In 2006 another joint team of U.S. and Russian researchers from the Lawrence Livermore National Laboratory and the Joint Institute for Nuclear Research reported detecting element 118, based on experiments conducted with the cyclotron at Dubna. Three atoms of element 118 were produced by bombarding a californium target with calcium ions. The new element had a half-life of only about a millisecond and decayed to element 116 and then to element 114 by releasing alpha particles (two protons and two neutrons bound together). Theory predicts that element 118—temporarily called ununoctium (Uuo)—should be a noble gas that would fit below radon on the periodic table of elements. A claim made by other researchers in 1999 that element 118 had been observed was retracted in 2001.

III

Naming of New Elements

For several years some international competition existed for naming these later entries in the periodic table. The International Union of Pure and Applied Chemistry (IUPAC), which oversees the naming of chemical entities, officially designates the permanent names given to these elements once their discoveries are confirmed.

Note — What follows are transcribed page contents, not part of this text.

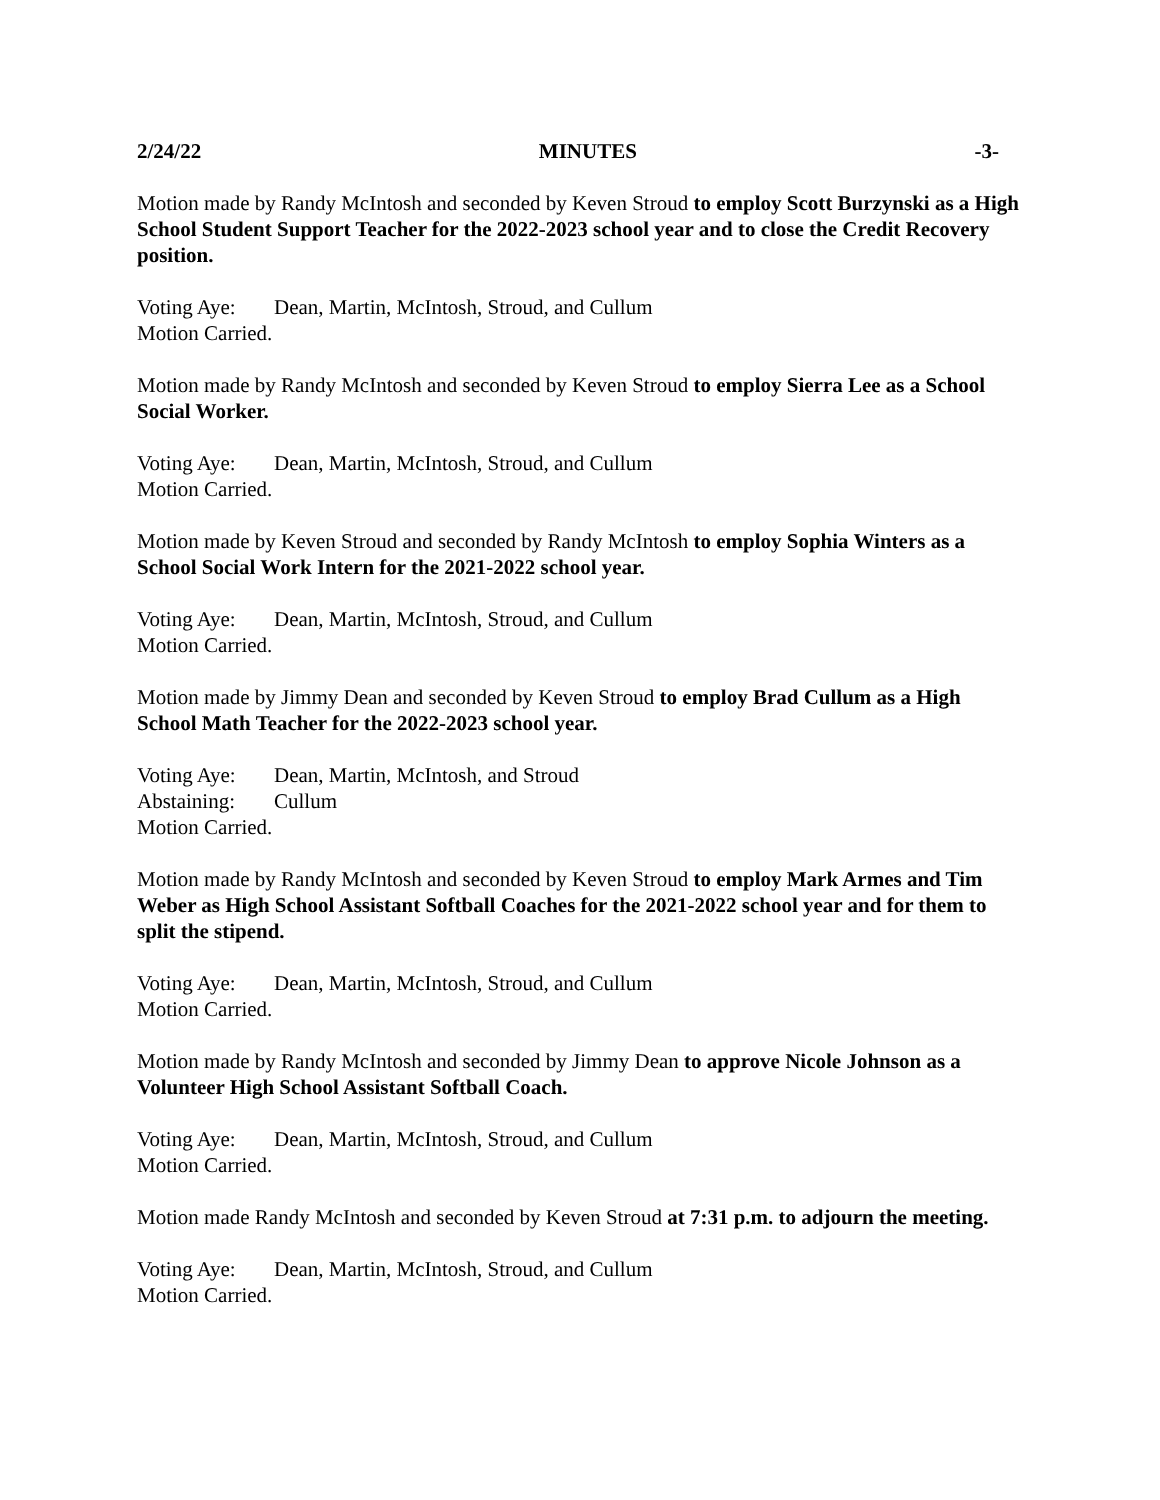2/24/22 MINUTES -3-
Motion made by Randy McIntosh and seconded by Keven Stroud to employ Scott Burzynski as a High School Student Support Teacher for the 2022-2023 school year and to close the Credit Recovery position.
Voting Aye: Dean, Martin, McIntosh, Stroud, and Cullum
Motion Carried.
Motion made by Randy McIntosh and seconded by Keven Stroud to employ Sierra Lee as a School Social Worker.
Voting Aye: Dean, Martin, McIntosh, Stroud, and Cullum
Motion Carried.
Motion made by Keven Stroud and seconded by Randy McIntosh to employ Sophia Winters as a School Social Work Intern for the 2021-2022 school year.
Voting Aye: Dean, Martin, McIntosh, Stroud, and Cullum
Motion Carried.
Motion made by Jimmy Dean and seconded by Keven Stroud to employ Brad Cullum as a High School Math Teacher for the 2022-2023 school year.
Voting Aye: Dean, Martin, McIntosh, and Stroud
Abstaining: Cullum
Motion Carried.
Motion made by Randy McIntosh and seconded by Keven Stroud to employ Mark Armes and Tim Weber as High School Assistant Softball Coaches for the 2021-2022 school year and for them to split the stipend.
Voting Aye: Dean, Martin, McIntosh, Stroud, and Cullum
Motion Carried.
Motion made by Randy McIntosh and seconded by Jimmy Dean to approve Nicole Johnson as a Volunteer High School Assistant Softball Coach.
Voting Aye: Dean, Martin, McIntosh, Stroud, and Cullum
Motion Carried.
Motion made Randy McIntosh and seconded by Keven Stroud at 7:31 p.m. to adjourn the meeting.
Voting Aye: Dean, Martin, McIntosh, Stroud, and Cullum
Motion Carried.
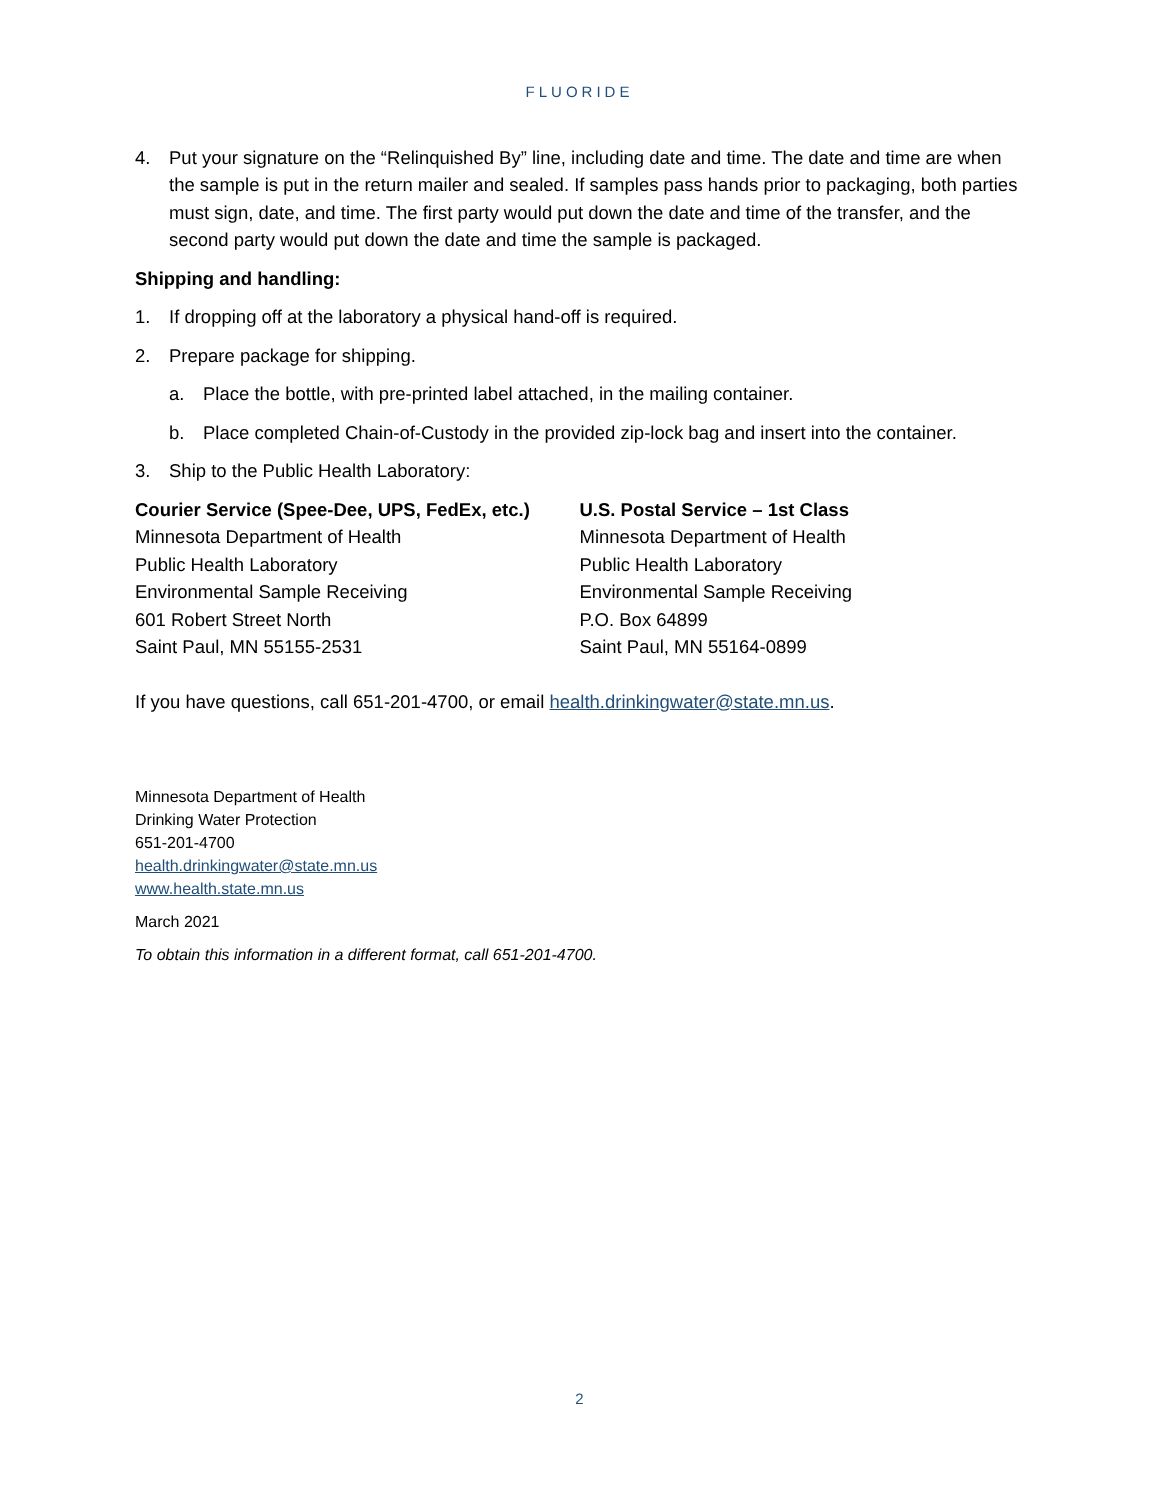FLUORIDE
4. Put your signature on the “Relinquished By” line, including date and time. The date and time are when the sample is put in the return mailer and sealed. If samples pass hands prior to packaging, both parties must sign, date, and time. The first party would put down the date and time of the transfer, and the second party would put down the date and time the sample is packaged.
Shipping and handling:
1. If dropping off at the laboratory a physical hand-off is required.
2. Prepare package for shipping.
a. Place the bottle, with pre-printed label attached, in the mailing container.
b. Place completed Chain-of-Custody in the provided zip-lock bag and insert into the container.
3. Ship to the Public Health Laboratory:
Courier Service (Spee-Dee, UPS, FedEx, etc.)
Minnesota Department of Health
Public Health Laboratory
Environmental Sample Receiving
601 Robert Street North
Saint Paul, MN 55155-2531
U.S. Postal Service – 1st Class
Minnesota Department of Health
Public Health Laboratory
Environmental Sample Receiving
P.O. Box 64899
Saint Paul, MN 55164-0899
If you have questions, call 651-201-4700, or email health.drinkingwater@state.mn.us.
Minnesota Department of Health
Drinking Water Protection
651-201-4700
health.drinkingwater@state.mn.us
www.health.state.mn.us
March 2021
To obtain this information in a different format, call 651-201-4700.
2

Unconfirmed elements are known by temporary names determined by a system that uses the Latin words for the atomic number followed by the suffix -ium. The temporary name for element 116, for example, is ununhexium: un (one) + un (one) + hex (six) + ium.

IV

Production and Uses

The radioactive decay rates of the transuranium elements tend to increase with increasing atomic number. The very heavy transuranium nuclei, such as californium, tend to fission spontaneously. As a result, it is extremely difficult to manufacture large quantities of the elements heavier than plutonium. This problem is being overcome by bombarding uranium and plutonium with very intense streams of neutrons in reactors such as the High Flux Isotope Reactor at Oak Ridge National Laboratory in Tennessee. In the mid-1970s this reactor was producing several milligrams per year of berkelium, californium, and einsteinium, and small amounts of fermium. In addition, nuclear explosions, which release very high neutron fluxes, can be designed specifically to encourage the instantaneous production of the heavy elements einsteinium and fermium. Some transuranium elements, such as plutonium 238, have been used as extremely compact and dependable sources of power. These sources convert radioactive-decay heat directly into electricity. Other transuranium isotopes, such as americium 241 and californium 252, have medical and industrial uses.